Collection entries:
□ □ □
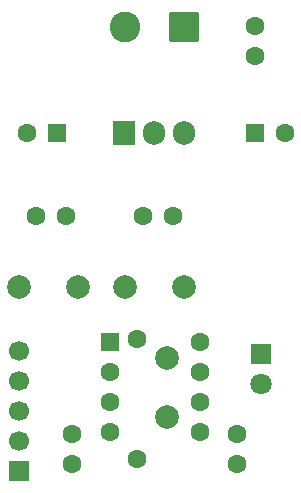
<source format=gtl>
%TF.GenerationSoftware,KiCad,Pcbnew,9.0.6*%
%TF.CreationDate,2025-11-06T07:23:16-05:00*%
%TF.ProjectId,pic-rylr998-01,7069632d-7279-46c7-9239-39382d30312e,rev?*%
%TF.SameCoordinates,Original*%
%TF.FileFunction,Copper,L1,Top*%
%TF.FilePolarity,Positive*%
%FSLAX46Y46*%
G04 Gerber Fmt 4.6, Leading zero omitted, Abs format (unit mm)*
G04 Created by KiCad (PCBNEW 9.0.6) date 2025-11-06 07:23:16*
%MOMM*%
%LPD*%
G01*
G04 APERTURE LIST*
G04 Aperture macros list*
%AMRoundRect*
0 Rectangle with rounded corners*
0 $1 Rounding radius*
0 $2 $3 $4 $5 $6 $7 $8 $9 X,Y pos of 4 corners*
0 Add a 4 corners polygon primitive as box body*
4,1,4,$2,$3,$4,$5,$6,$7,$8,$9,$2,$3,0*
0 Add four circle primitives for the rounded corners*
1,1,$1+$1,$2,$3*
1,1,$1+$1,$4,$5*
1,1,$1+$1,$6,$7*
1,1,$1+$1,$8,$9*
0 Add four rect primitives between the rounded corners*
20,1,$1+$1,$2,$3,$4,$5,0*
20,1,$1+$1,$4,$5,$6,$7,0*
20,1,$1+$1,$6,$7,$8,$9,0*
20,1,$1+$1,$8,$9,$2,$3,0*%
G04 Aperture macros list end*
%TA.AperFunction,ComponentPad*%
%ADD10R,1.800000X1.800000*%
%TD*%
%TA.AperFunction,ComponentPad*%
%ADD11C,1.800000*%
%TD*%
%TA.AperFunction,ComponentPad*%
%ADD12C,1.600000*%
%TD*%
%TA.AperFunction,ComponentPad*%
%ADD13R,1.905000X2.000000*%
%TD*%
%TA.AperFunction,ComponentPad*%
%ADD14O,1.905000X2.000000*%
%TD*%
%TA.AperFunction,ComponentPad*%
%ADD15RoundRect,0.250000X-0.550000X-0.550000X0.550000X-0.550000X0.550000X0.550000X-0.550000X0.550000X0*%
%TD*%
%TA.AperFunction,ComponentPad*%
%ADD16RoundRect,0.250000X1.050000X1.050000X-1.050000X1.050000X-1.050000X-1.050000X1.050000X-1.050000X0*%
%TD*%
%TA.AperFunction,ComponentPad*%
%ADD17C,2.600000*%
%TD*%
%TA.AperFunction,ComponentPad*%
%ADD18C,2.000000*%
%TD*%
%TA.AperFunction,ComponentPad*%
%ADD19R,1.700000X1.700000*%
%TD*%
%TA.AperFunction,ComponentPad*%
%ADD20C,1.700000*%
%TD*%
%TA.AperFunction,ComponentPad*%
%ADD21RoundRect,0.250000X0.550000X0.550000X-0.550000X0.550000X-0.550000X-0.550000X0.550000X-0.550000X0*%
%TD*%
G04 APERTURE END LIST*
D10*
%TO.P,D1,1,K*%
%TO.N,Net-(D1-K)*%
X183000000Y-105225000D03*
D11*
%TO.P,D1,2,A*%
%TO.N,Net-(D1-A)*%
X183000000Y-107765000D03*
%TD*%
D12*
%TO.P,R5,1*%
%TO.N,Net-(U1-VO)*%
X172960000Y-93500000D03*
%TO.P,R5,2*%
%TO.N,Net-(J1-Pin_1)*%
X175500000Y-93500000D03*
%TD*%
D13*
%TO.P,U1,1,GND*%
%TO.N,Net-(D1-K)*%
X171420000Y-86500000D03*
D14*
%TO.P,U1,2,VO*%
%TO.N,Net-(U1-VO)*%
X173960000Y-86500000D03*
%TO.P,U1,3,VI*%
%TO.N,Net-(U1-VI)*%
X176500000Y-86500000D03*
%TD*%
D15*
%TO.P,J1,1,Pin_1*%
%TO.N,Net-(J1-Pin_1)*%
X170190000Y-104190000D03*
D12*
%TO.P,J1,2,Pin_2*%
%TO.N,Net-(J1-Pin_2)*%
X170190000Y-106730000D03*
%TO.P,J1,3,Pin_3*%
%TO.N,Net-(J1-Pin_3)*%
X170190000Y-109270000D03*
%TO.P,J1,4,Pin_4*%
%TO.N,Net-(J1-Pin_4)*%
X170190000Y-111810000D03*
%TO.P,J1,5,Pin_5*%
%TO.N,Net-(J1-Pin_5)*%
X177810000Y-111810000D03*
%TO.P,J1,6,Pin_6*%
%TO.N,unconnected-(J1-Pin_6-Pad6)*%
X177810000Y-109270000D03*
%TO.P,J1,7,Pin_7*%
%TO.N,unconnected-(J1-Pin_7-Pad7)*%
X177810000Y-106730000D03*
%TO.P,J1,8,Pin_8*%
%TO.N,Net-(D1-K)*%
X177810000Y-104190000D03*
%TD*%
%TO.P,R4,1*%
%TO.N,Net-(U1-VO)*%
X163960000Y-93500000D03*
%TO.P,R4,2*%
%TO.N,Net-(J2-Pin_5)*%
X166500000Y-93500000D03*
%TD*%
%TO.P,R3,1*%
%TO.N,Net-(J1-Pin_5)*%
X181000000Y-114540000D03*
%TO.P,R3,2*%
%TO.N,Net-(D1-A)*%
X181000000Y-112000000D03*
%TD*%
D16*
%TO.P,J3,1,Pin_1*%
%TO.N,Net-(J3-Pin_1)*%
X176500000Y-77500000D03*
D17*
%TO.P,J3,2,Pin_2*%
%TO.N,Net-(D1-K)*%
X171500000Y-77500000D03*
%TD*%
D18*
%TO.P,C2,1*%
%TO.N,Net-(J1-Pin_1)*%
X171500000Y-99500000D03*
%TO.P,C2,2*%
%TO.N,Net-(D1-K)*%
X176500000Y-99500000D03*
%TD*%
D19*
%TO.P,J2,1,Pin_1*%
%TO.N,Net-(D1-K)*%
X162500000Y-115120000D03*
D20*
%TO.P,J2,2,Pin_2*%
%TO.N,Net-(J1-Pin_3)*%
X162500000Y-112580000D03*
%TO.P,J2,3,Pin_3*%
%TO.N,Net-(J1-Pin_2)*%
X162500000Y-110040000D03*
%TO.P,J2,4,Pin_4*%
%TO.N,unconnected-(J2-Pin_4-Pad4)*%
X162500000Y-107500000D03*
%TO.P,J2,5,Pin_5*%
%TO.N,Net-(J2-Pin_5)*%
X162500000Y-104960000D03*
%TD*%
D12*
%TO.P,R2,1*%
%TO.N,Net-(C1-Pad1)*%
X167000000Y-114545000D03*
%TO.P,R2,2*%
%TO.N,Net-(J1-Pin_4)*%
X167000000Y-112005000D03*
%TD*%
%TO.P,R1,1*%
%TO.N,Net-(J1-Pin_1)*%
X172500000Y-103920000D03*
%TO.P,R1,2*%
%TO.N,Net-(C1-Pad1)*%
X172500000Y-114080000D03*
%TD*%
D21*
%TO.P,C5,1*%
%TO.N,Net-(U1-VO)*%
X165682380Y-86500000D03*
D12*
%TO.P,C5,2*%
%TO.N,Net-(D1-K)*%
X163182380Y-86500000D03*
%TD*%
%TO.P,R6,1*%
%TO.N,Net-(J3-Pin_1)*%
X182500000Y-77455000D03*
%TO.P,R6,2*%
%TO.N,Net-(U1-VI)*%
X182500000Y-79995000D03*
%TD*%
D15*
%TO.P,C4,1*%
%TO.N,Net-(U1-VI)*%
X182500000Y-86500000D03*
D12*
%TO.P,C4,2*%
%TO.N,Net-(D1-K)*%
X185000000Y-86500000D03*
%TD*%
D18*
%TO.P,C3,1*%
%TO.N,Net-(J2-Pin_5)*%
X167500000Y-99500000D03*
%TO.P,C3,2*%
%TO.N,Net-(D1-K)*%
X162500000Y-99500000D03*
%TD*%
%TO.P,C1,1*%
%TO.N,Net-(C1-Pad1)*%
X175000000Y-110500000D03*
%TO.P,C1,2*%
%TO.N,Net-(D1-K)*%
X175000000Y-105500000D03*
%TD*%
M02*

</source>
□ □ □
Could you copy every line from the records that has "KiCad" in it?

%TF.GenerationSoftware,KiCad,Pcbnew,9.0.6*%
G04 Created by KiCad (PCBNEW 9.0.6) date 2025-11-06 07:23:16*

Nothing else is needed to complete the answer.